START Data supplied

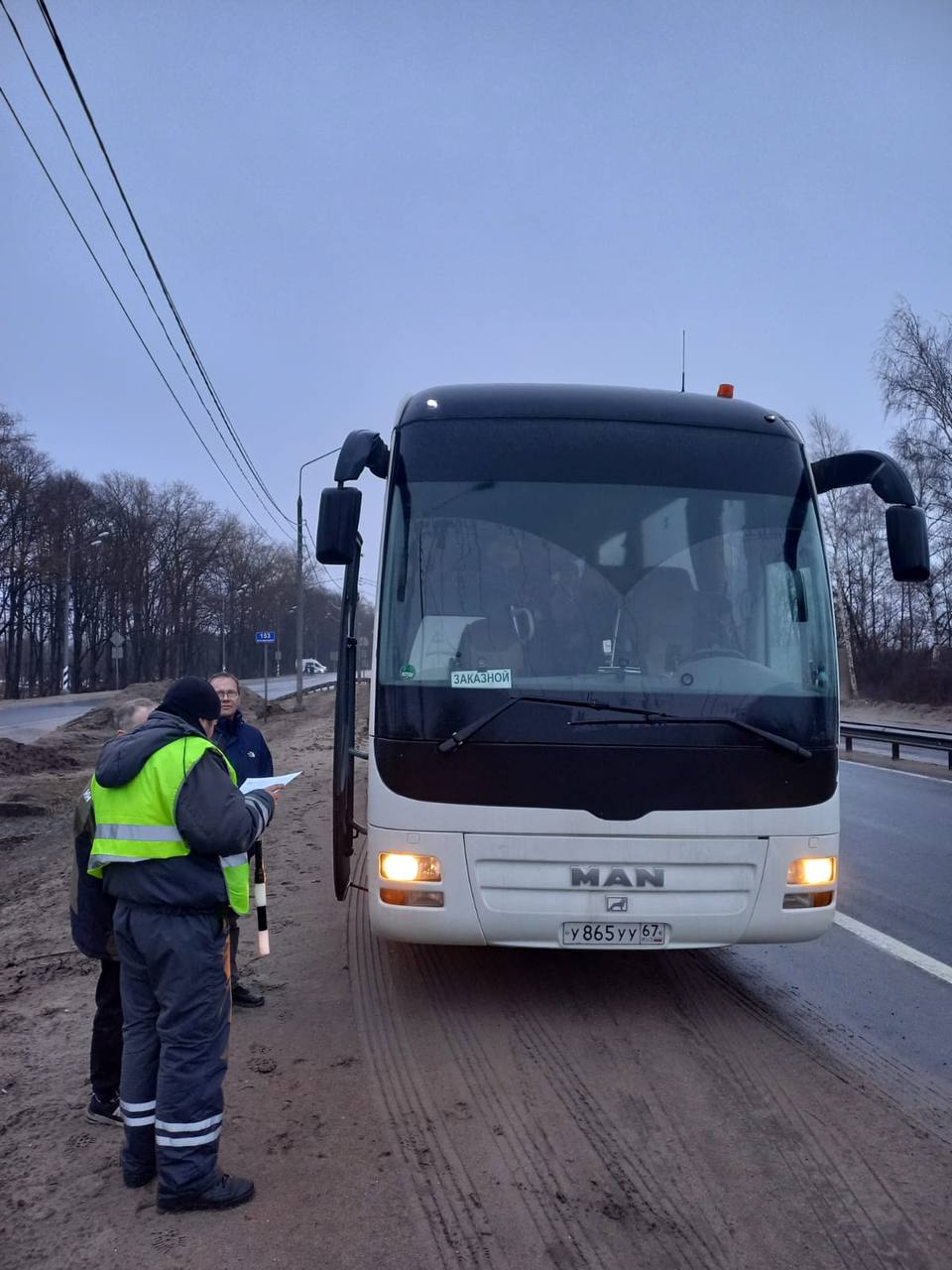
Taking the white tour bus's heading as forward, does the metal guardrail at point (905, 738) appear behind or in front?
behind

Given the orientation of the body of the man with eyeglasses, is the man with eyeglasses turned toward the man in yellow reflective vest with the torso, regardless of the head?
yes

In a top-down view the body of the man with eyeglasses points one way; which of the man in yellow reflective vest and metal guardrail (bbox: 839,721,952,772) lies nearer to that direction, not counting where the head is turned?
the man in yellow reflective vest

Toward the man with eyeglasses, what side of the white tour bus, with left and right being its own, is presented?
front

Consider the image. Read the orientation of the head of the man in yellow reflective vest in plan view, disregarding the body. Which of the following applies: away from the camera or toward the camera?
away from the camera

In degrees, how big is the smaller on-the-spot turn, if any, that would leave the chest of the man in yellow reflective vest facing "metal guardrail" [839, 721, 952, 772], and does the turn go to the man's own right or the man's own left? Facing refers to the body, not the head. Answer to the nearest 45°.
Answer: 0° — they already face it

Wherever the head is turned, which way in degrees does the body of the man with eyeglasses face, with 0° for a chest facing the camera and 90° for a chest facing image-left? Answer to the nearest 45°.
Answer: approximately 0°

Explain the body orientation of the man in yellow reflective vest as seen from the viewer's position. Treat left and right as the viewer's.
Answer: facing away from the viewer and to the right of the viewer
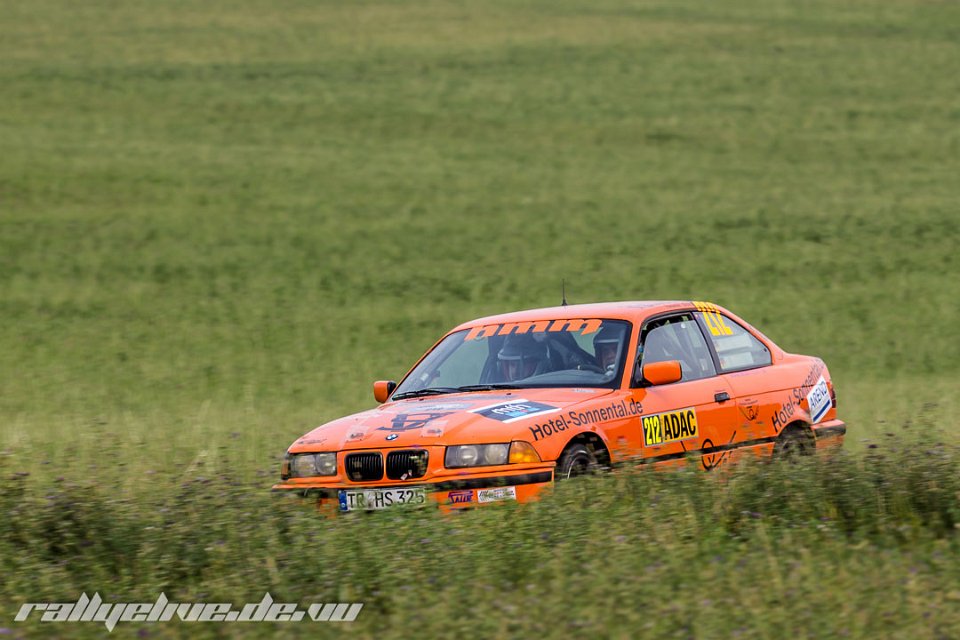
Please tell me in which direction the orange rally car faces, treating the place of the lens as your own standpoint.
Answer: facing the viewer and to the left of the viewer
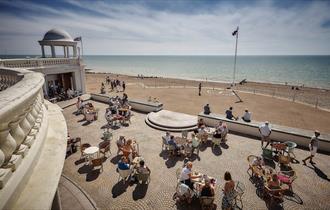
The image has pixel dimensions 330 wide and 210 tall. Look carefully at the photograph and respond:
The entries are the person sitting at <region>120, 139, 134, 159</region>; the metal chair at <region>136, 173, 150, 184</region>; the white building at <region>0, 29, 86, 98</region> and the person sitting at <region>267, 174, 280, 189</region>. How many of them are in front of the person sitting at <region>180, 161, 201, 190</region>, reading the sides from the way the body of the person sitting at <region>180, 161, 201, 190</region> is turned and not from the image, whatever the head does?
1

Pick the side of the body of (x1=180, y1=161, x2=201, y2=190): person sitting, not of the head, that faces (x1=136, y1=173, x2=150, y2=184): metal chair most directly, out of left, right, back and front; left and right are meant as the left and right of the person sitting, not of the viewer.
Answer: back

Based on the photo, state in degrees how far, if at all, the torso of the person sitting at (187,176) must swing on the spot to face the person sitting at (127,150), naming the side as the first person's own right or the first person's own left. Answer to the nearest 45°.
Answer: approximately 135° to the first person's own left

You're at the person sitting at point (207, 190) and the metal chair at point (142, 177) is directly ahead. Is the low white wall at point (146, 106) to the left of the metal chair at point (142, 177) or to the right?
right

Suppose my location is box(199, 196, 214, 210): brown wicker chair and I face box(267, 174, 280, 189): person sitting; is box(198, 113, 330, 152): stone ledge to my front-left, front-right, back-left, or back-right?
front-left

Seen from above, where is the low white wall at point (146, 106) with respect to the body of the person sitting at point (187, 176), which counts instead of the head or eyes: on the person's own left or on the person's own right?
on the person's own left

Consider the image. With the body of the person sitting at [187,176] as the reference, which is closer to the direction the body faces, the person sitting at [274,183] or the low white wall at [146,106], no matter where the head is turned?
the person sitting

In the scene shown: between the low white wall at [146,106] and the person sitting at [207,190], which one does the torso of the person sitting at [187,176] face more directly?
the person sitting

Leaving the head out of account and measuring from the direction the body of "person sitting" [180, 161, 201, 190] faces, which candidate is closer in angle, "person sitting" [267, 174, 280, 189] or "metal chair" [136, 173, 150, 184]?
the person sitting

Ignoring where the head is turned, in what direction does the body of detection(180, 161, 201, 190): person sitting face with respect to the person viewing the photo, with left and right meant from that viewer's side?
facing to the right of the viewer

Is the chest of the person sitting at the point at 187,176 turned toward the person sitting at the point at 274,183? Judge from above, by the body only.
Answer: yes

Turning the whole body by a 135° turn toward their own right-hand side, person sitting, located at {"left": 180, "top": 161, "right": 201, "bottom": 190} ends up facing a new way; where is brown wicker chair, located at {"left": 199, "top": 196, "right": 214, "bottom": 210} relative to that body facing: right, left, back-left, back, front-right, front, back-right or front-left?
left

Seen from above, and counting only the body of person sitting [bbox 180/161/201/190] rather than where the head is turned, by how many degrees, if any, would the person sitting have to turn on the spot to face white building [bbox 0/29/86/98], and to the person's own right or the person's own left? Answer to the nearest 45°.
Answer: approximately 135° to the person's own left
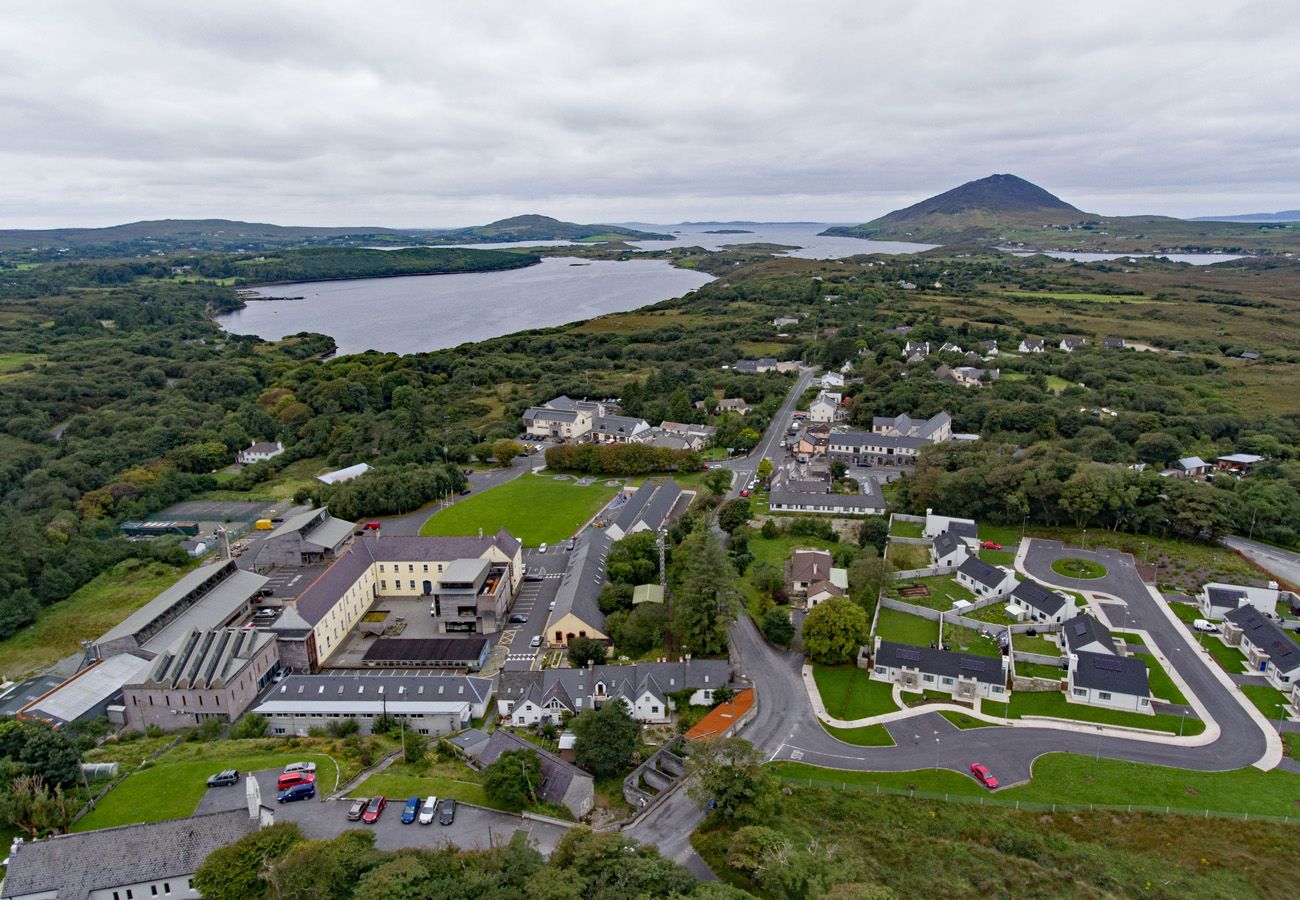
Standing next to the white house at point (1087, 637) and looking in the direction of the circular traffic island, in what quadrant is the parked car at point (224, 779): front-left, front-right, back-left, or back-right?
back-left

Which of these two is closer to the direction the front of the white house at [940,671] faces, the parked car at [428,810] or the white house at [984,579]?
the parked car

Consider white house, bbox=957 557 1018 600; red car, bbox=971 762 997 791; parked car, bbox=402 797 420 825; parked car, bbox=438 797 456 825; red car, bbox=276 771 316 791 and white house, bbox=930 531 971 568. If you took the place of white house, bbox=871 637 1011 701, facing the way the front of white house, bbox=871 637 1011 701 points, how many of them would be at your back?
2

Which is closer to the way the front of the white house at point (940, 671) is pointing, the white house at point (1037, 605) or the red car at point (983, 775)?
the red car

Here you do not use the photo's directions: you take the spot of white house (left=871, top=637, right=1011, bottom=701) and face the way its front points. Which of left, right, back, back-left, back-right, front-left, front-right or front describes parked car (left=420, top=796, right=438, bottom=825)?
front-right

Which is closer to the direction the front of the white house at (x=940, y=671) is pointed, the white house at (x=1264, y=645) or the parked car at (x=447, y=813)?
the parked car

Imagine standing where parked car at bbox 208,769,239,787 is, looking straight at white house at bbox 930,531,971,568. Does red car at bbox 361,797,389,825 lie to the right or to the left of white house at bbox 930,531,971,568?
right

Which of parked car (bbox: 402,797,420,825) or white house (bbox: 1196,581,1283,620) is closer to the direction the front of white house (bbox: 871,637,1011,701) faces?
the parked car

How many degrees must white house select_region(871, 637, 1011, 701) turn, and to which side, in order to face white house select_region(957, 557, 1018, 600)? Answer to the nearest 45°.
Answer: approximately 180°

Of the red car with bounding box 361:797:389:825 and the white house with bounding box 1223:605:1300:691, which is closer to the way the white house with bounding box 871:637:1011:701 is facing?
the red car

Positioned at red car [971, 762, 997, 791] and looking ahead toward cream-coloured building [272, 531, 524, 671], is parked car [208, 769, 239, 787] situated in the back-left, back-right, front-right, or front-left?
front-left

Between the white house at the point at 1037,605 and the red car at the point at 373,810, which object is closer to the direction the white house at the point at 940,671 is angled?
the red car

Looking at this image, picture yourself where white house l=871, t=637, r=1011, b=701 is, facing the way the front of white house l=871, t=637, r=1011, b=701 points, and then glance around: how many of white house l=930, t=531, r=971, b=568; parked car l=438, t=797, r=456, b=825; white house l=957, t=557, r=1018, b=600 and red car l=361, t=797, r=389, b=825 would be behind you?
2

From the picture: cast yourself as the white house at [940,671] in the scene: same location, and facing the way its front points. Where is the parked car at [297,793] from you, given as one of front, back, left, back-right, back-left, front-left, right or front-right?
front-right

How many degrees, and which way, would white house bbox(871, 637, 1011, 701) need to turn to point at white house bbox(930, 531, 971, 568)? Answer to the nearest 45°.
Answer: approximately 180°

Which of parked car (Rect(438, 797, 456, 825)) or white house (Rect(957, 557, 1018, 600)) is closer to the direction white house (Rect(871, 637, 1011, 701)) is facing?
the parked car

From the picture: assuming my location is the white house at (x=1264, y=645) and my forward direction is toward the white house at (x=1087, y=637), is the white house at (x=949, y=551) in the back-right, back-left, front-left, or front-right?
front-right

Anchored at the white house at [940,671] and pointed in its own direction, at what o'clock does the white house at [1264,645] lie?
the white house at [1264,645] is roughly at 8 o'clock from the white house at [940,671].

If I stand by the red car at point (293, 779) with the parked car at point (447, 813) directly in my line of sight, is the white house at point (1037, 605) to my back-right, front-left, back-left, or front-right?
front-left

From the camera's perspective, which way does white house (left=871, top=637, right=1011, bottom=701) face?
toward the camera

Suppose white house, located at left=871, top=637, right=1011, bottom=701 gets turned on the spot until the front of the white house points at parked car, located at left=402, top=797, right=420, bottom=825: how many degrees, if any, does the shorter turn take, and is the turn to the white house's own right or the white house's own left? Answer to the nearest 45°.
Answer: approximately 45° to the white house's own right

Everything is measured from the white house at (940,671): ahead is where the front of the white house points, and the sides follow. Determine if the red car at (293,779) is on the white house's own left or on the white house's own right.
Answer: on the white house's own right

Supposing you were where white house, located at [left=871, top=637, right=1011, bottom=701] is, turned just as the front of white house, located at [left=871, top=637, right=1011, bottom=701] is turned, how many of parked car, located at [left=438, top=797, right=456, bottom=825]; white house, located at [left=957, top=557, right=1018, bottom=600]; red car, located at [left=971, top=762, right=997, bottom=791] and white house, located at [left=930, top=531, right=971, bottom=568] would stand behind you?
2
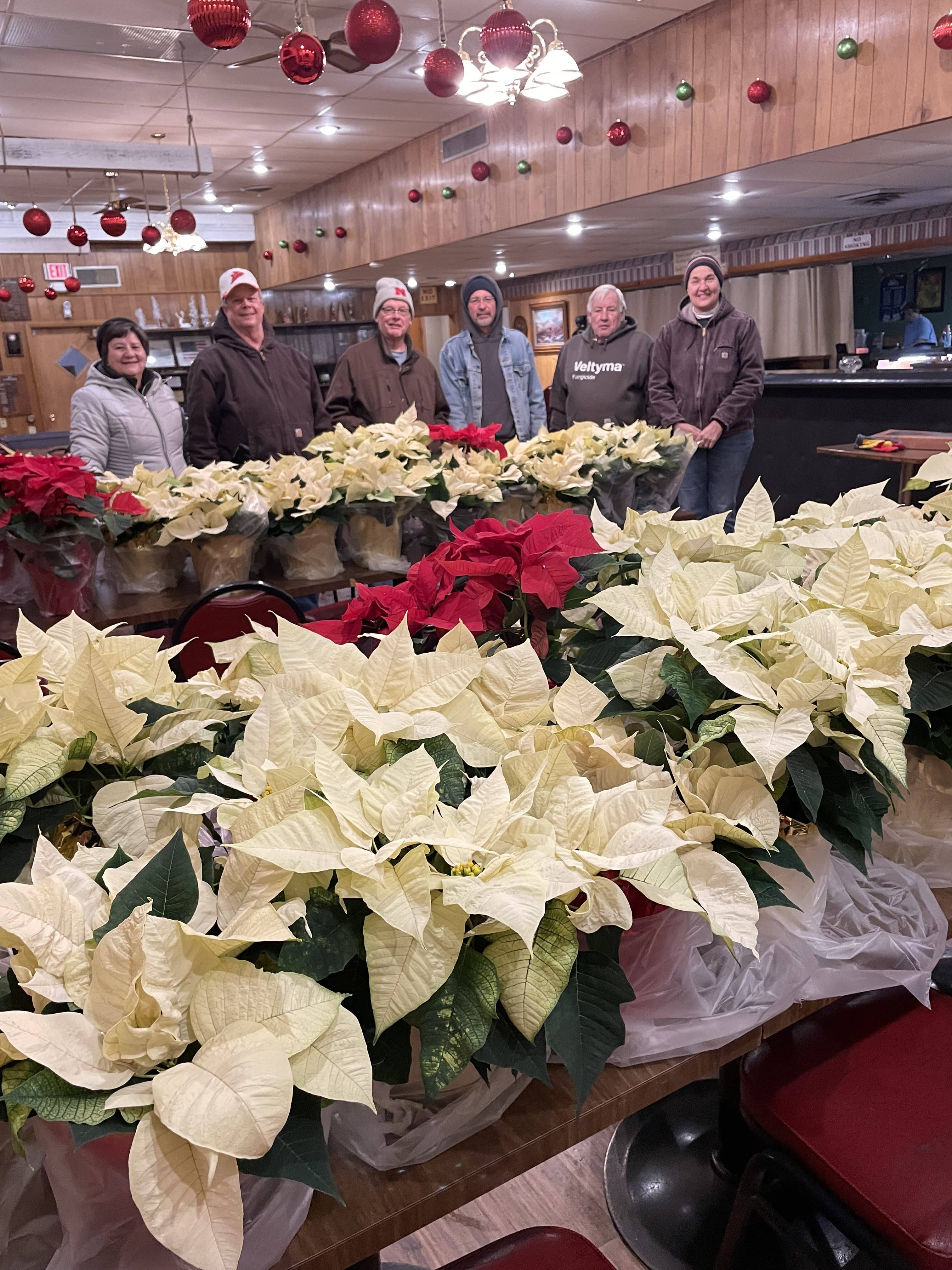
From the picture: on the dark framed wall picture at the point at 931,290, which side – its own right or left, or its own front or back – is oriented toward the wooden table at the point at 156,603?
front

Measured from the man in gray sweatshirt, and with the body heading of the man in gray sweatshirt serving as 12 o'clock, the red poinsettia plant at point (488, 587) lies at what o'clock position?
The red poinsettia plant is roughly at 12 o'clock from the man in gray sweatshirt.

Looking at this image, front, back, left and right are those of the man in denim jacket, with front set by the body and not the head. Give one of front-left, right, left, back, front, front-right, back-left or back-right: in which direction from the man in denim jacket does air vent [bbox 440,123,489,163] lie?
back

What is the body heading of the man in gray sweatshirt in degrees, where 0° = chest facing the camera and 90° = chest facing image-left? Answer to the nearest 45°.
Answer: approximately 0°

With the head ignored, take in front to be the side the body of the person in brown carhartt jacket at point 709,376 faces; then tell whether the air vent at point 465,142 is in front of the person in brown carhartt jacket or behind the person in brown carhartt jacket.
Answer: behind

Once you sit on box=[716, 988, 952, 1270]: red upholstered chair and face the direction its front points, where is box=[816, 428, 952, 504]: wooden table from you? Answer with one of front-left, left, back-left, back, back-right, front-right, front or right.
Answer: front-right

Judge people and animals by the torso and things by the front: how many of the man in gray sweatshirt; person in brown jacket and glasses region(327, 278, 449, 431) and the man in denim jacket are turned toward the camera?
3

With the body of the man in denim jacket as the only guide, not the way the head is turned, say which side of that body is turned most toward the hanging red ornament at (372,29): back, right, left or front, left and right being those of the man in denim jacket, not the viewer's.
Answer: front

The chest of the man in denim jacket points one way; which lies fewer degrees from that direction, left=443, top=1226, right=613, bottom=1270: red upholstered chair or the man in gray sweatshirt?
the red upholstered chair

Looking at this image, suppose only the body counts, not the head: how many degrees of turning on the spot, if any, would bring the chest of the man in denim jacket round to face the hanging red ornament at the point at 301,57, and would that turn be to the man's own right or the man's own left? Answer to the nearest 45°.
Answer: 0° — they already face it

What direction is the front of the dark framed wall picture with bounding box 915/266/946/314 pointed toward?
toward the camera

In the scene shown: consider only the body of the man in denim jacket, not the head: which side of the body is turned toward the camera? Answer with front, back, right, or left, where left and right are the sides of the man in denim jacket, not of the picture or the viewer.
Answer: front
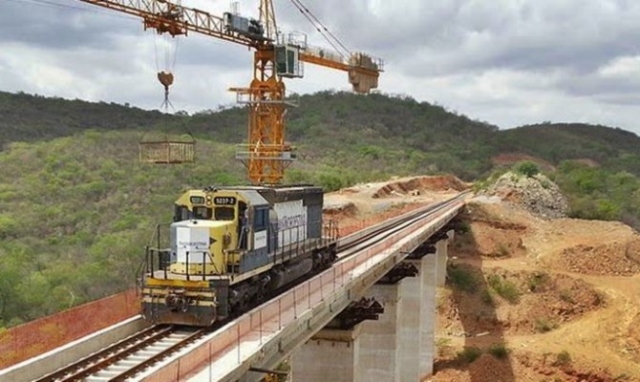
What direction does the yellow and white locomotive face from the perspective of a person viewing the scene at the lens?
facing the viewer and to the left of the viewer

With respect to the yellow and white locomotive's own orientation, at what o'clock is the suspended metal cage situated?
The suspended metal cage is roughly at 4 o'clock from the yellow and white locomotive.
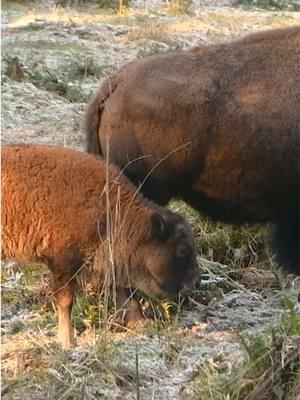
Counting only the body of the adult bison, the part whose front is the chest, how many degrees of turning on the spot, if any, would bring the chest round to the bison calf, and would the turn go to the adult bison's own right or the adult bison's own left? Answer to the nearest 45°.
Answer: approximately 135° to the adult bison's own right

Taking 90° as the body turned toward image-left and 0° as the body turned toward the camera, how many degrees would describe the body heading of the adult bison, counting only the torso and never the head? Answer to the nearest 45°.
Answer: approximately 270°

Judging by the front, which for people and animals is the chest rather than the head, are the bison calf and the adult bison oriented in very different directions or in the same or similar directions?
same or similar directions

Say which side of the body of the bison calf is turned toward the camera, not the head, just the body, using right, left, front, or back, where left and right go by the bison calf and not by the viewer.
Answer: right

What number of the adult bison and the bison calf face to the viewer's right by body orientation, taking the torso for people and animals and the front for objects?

END Data supplied

## Exercise:
Write out everything from the line containing "Judging by the" down to the end of the data, keeping every word unchanged.

## Answer space:
Judging by the front, which for people and animals is the chest rather than the head, are the bison calf and the adult bison oriented in very different directions or in the same or similar directions?
same or similar directions

Say which side of the body of the bison calf is turned toward the camera, not the head, just the body, using right, left, front, or back, where left and right go by the bison calf and not by the viewer.
Answer: right

What number of the adult bison and the bison calf face to the viewer's right by body orientation, taking the torso for people and animals and the front for objects?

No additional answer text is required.